Искусство принадлежать
Искусство принадлежать
По Москве разбросано немало славных магазинчиков, где продаются сувениры, порою сомнительно народного происхождения, а иногда и впрямь замечательные; среди так называемых «художественных салонов» есть мною традиционно и ностальгически любимые. На Никольской улице есть такой салон, я постоянно покупаю расписные деревянные «городецкие» доски с сюжетами: например, в купеческой гостиной, среди диковинных фикусов, на венских стульях сидят пышнотелые красавицы, окружая роскошно черноусого молодца; или два краснощеких красавца на конях, белом и черном, едут навстречу друг другу; или девица с косой ниже пояса ждет своего суженого у окошка… Сейчас почему-то доски из продажи исчезли, а так как я все купленное раздарила, то ищу и жду их появления. Может быть, тщетно? Может быть, ремесло это кончилось и последний художник — настоящий примитивист — умер или переквалифицировался и начал делать постмодернистское — акции?
▬▬▬▬▬▬▬▬▬▬
Список заданий:
(A) Ответьте на вопросы по отрывку о сувенирных салонах Москвы:
(i) На какой улице находится упомянутый салон?
(ii) На каких конях едут навстречу друг другу два краснощеких красавца?
(iii) Что сейчас произошло с досками?
(B) Напишите продолжение отрывка о сувенирных салонах Москвы, начав сразу после его последней фразы.

Предоставленные материалы:
▬▬▬▬▬▬▬▬▬▬
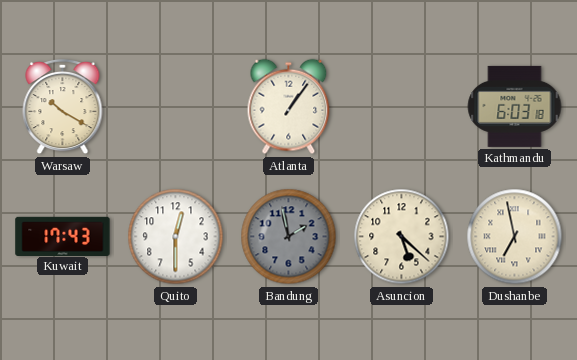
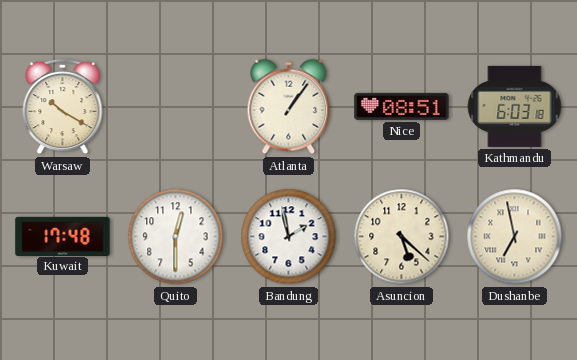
Nice: none -> 08:51
Kuwait: 17:43 -> 17:48
Bandung dial: grey -> white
▬▬▬▬▬▬▬▬▬▬
Ответы по заданиям:
(A)
(i) На Никольской улице.
(ii) На белом и черном.
(iii) Они почему-то исчезли из продажи.

(B)
В другом, более крупном салоне, на Кутузовском проспекте, в дни моей молодости были замечательные рукоделия из Прибалтики, и мое отнюдь не имперское сердце восхищали шерстяные и льняные салфетки, скатерти, занавеси… Признаюсь, что тогда не хватало денег, чтобы это приобрести, хотя цены отнюдь не были высокими. Потрясающие были занавеси — плотного плетения, великолепно насыщенных цветов, настоящие гобелены ручной работы. Я ходила по салону, как по музею, долго рассматривая вологодские кружева — совершенно бесполезные в моей студенческой жизни, но такие красивые! Хотелось, чтобы был свой дом, искусно украшенный — в том числе и увиденным здесь, в салоне. До своего дома было еще очень и очень далеко.
Еще тогда, когда между нами и Западом висел железный занавес, в студенческие годы, я любила заходить в салон на Петровке, чтобы выбрать себе какое-нибудь серебряное украшение, колечко или сережки, теперь по старой памяти покупаю здесь подарки друзьям перед отлетом — на Запад или Восток.
Публика в этих салонах самая смешанная — от иностранцев, выбирающих поднадоевшую, но все еще популярную гжель или хохлому, которую и в Гринвич-Вилледж купить можно, и даже подешевле, до бойких московских тетушек, по-своему вписавшихся в рыночные отношения, зорко присматривающихся к образцам, дабы своими руками связать салфеточки и скатерти ничуть не хуже «салонных» и продать их перед входом в магазин.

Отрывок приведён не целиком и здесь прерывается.